Distillate demand reached a record for the month of September, while gasoline demand lagged from a year earlier, according to the latest monthly data from the American Petroleum Institute.
At 19.9 million b/d, total petroleum deliveries rose 2.5% last month from September 2010. Total gasoline demand, at 9.144 million b/d, was up 0.3% from a year earlier, but year-to-date gasoline deliveries are down 1.3% from the corresponding 2010 period, API reported.
“The edging up of gasoline demand is consistent with the slightly improving consumer confidence numbers we’ve seen,” said API chief economist John Felmy. The stronger growth in distillate demand reflects somewhat better news in US manufacturing and industrial activity.
API reported that total US petroleum imports declined 9.9% in September from a year earlier. Crude imports fell by 2.3%, although imports of crude from Canada were up by almost 10% from a year earlier. US product imports fell by 37% from a year earlier to average 1.634 million b/d during the recent month, according to API.

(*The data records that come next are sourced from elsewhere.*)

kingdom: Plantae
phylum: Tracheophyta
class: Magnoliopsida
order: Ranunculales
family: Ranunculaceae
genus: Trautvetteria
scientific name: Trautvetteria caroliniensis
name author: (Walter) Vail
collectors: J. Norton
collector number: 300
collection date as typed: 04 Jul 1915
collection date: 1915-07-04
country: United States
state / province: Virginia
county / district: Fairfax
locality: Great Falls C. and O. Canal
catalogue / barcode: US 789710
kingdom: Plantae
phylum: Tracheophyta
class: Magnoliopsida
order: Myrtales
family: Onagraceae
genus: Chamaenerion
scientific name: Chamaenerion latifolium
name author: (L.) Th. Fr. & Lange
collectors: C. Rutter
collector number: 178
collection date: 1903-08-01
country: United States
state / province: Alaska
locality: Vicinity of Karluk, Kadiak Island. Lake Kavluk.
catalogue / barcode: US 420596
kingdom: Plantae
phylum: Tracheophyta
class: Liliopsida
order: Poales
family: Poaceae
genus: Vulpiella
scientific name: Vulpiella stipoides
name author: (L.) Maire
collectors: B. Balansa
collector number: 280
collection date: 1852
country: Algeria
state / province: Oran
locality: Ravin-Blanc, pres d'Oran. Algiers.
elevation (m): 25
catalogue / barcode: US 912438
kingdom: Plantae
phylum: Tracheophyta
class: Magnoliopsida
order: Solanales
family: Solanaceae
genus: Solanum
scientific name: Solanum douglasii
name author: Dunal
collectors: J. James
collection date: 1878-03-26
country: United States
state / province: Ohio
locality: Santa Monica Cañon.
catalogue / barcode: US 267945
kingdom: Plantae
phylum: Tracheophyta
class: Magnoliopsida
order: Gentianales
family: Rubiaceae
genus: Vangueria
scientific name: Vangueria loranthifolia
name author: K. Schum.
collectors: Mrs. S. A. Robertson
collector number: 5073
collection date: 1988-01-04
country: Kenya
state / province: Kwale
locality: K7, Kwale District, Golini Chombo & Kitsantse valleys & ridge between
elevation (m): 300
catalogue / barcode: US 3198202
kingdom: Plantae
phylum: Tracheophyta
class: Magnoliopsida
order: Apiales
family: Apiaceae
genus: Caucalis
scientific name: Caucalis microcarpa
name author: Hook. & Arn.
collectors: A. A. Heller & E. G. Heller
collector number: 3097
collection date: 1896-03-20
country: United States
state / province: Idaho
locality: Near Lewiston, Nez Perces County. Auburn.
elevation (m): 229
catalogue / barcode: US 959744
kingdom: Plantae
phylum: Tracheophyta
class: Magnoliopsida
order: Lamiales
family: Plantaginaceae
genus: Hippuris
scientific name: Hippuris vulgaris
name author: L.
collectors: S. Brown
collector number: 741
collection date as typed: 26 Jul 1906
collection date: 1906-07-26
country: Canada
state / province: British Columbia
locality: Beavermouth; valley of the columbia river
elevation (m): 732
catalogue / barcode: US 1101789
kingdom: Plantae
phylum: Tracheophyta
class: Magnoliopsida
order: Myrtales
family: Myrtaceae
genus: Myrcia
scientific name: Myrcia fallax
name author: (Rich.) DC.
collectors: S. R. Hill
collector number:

US crude oil production was weak year-on-year, averaging 5.35 million b/d in September and down 5.4% from September 2010. But on a year-to-date basis, production was up by 1.2% from 2010. Crude oil production in the lower-48 states in September was down, while Alaska production increased to 622,000 b/d.
With the exception of last year, crude oil stocks were at their highest level for any September since 1983, API said. Motor gasoline stocks fell in September vs. September 2010, although they increased from August levels. Commercial stocks of crude oil in September fell by 1.7% from August and by 5.3% from a year earlier, according to the report.